- **EXERCISE TASKS**:
**A)** Please list every distance or duration figure written in digits in the Iceland traverse text below, with its unit.
**B)** Answer these questions using the Iceland traverse text below, one answer per line, marked to match.
(i) From which lighthouse did the writer start?
(ii) On which day did the writer's pants start to fall down?
(iii) Which sections did the writer struggle with the most?

- **TEXT SEGMENT**:

.....

I followed the standard Quinlan & Baker route for the most part, with small deviations due to conditions, closures, or new trails.

The north-south Iceland traverse route is approximately 350mi / 563km long.

Some sort of half-baked report

I find it rather impossible to put this experience into words. I think the movie will do a better job at showing the amazing landscapes. So the following will mostly be a photo report.

My spreadsheets predicted that I might be able to get this route done in 10 days. So I packed food for 10 days and I figured I could stretch it for another day or so in the worst case. I was glad I didn’t have to.

I wanted to start around sunrise from the Hraunhafnartangi lighthouse. You can’t drive to the lighthouse itself. It took me 30min to hike there from the road. I started the watch at 5:30am on Aug 19, 2023. The sun was just about to rise. I then walked a little further north of the lighthouse to reach the beach. I felt very nervous and uncertain about this adventure, but at this point, I could not quit anymore. My ride had already left.

I did what usually works best in such situations: you start to move and try to get into the zone. The weather was fine (for now), although it was rather chilly and windy. At the very last minute, I exchanged my ultralight Gore-Tex jacket for a more solid version. I did not regret that decision. In fact, it was almost a lifesaving decision.

Needless to say that my pack felt terribly heavy. There was no way I could run with that sort of pack. Perhaps toward the end of the journey, when there would be very little food left.

The first few days were really hard on my shoulders and feet because of the pack weight and the road sections. Yet, I was generally able to crank out a few miles beyond my daily goals. That felt good and was motivating.

In true unsupported style, I carried all of my food and supplies from the beginning to the end and only filled up on water along the way. Whenever regulations required it, e.g., in National Parks or Nature Reserves, I slept in designated campsites.

On day 4 my pants started to fall down. Clearly, I was not consuming enough calories. But alas, I could not buy anything in addition and just had to live with what I had packed. Unsupported adventures are really unforgiving in many ways.

Like Eli, I had days of torrential downpours and days of relentless sun and heat. I was glad I packed both a more robust Gore-Tex jacket and shorts at the very last minute. Conditions can change very quickly and dramatically. I stopped counting how many times I took my pack off to add or remove layers. The saying that “If you don’t like the weather in Iceland, wait five minutes” does seem to have some truth.

As the days went on, I was able to get more and more ahead of my “realistic” pace plan. That has rarely happened.

Weather and conditions kept changing rather dramatically. One some days I really struggled with the heat, which seems rather absurd for late August in Iceland. On other days I was unable to stay dry and struggled with hypothermia. Whenever I could, I dried my gear and made sure everything was ready for another wet spell.

I feel I struggled the most with the paved road sections. Not so much because of the pavement, but more because of the drivers. Very few drivers seemed polite and left space. Many cars simply didn’t move over at all, so I had to constantly step off the mostly non-existing shoulder. Once I almost got hit by a reckless driver who passed a car and didn’t seem to have seen me.

.....

[Pixel coordinate tracking records]
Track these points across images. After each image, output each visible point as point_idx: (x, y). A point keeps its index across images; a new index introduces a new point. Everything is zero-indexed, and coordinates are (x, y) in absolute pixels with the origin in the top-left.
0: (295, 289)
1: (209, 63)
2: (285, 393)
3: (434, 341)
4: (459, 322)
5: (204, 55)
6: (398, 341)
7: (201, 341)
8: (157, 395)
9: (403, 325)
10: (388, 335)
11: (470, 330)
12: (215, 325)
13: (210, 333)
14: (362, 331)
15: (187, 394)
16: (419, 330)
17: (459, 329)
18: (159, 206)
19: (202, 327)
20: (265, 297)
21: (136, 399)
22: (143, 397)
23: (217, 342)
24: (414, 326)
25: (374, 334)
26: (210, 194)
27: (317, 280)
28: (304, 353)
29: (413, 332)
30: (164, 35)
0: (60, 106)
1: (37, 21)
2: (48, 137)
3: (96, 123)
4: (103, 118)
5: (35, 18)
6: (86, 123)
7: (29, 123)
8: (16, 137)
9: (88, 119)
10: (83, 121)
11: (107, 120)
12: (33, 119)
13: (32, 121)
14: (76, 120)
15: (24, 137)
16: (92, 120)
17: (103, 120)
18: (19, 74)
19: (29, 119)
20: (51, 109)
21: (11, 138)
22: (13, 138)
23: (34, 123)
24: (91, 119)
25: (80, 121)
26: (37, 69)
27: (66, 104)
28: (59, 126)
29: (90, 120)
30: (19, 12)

.....

- **SOLUTIONS BELOW**:
**A)**
350mi
563km
10 days
30min

**B)**
(i) The Hraunhafnartangi lighthouse.
(ii) Day 4.
(iii) The paved road sections.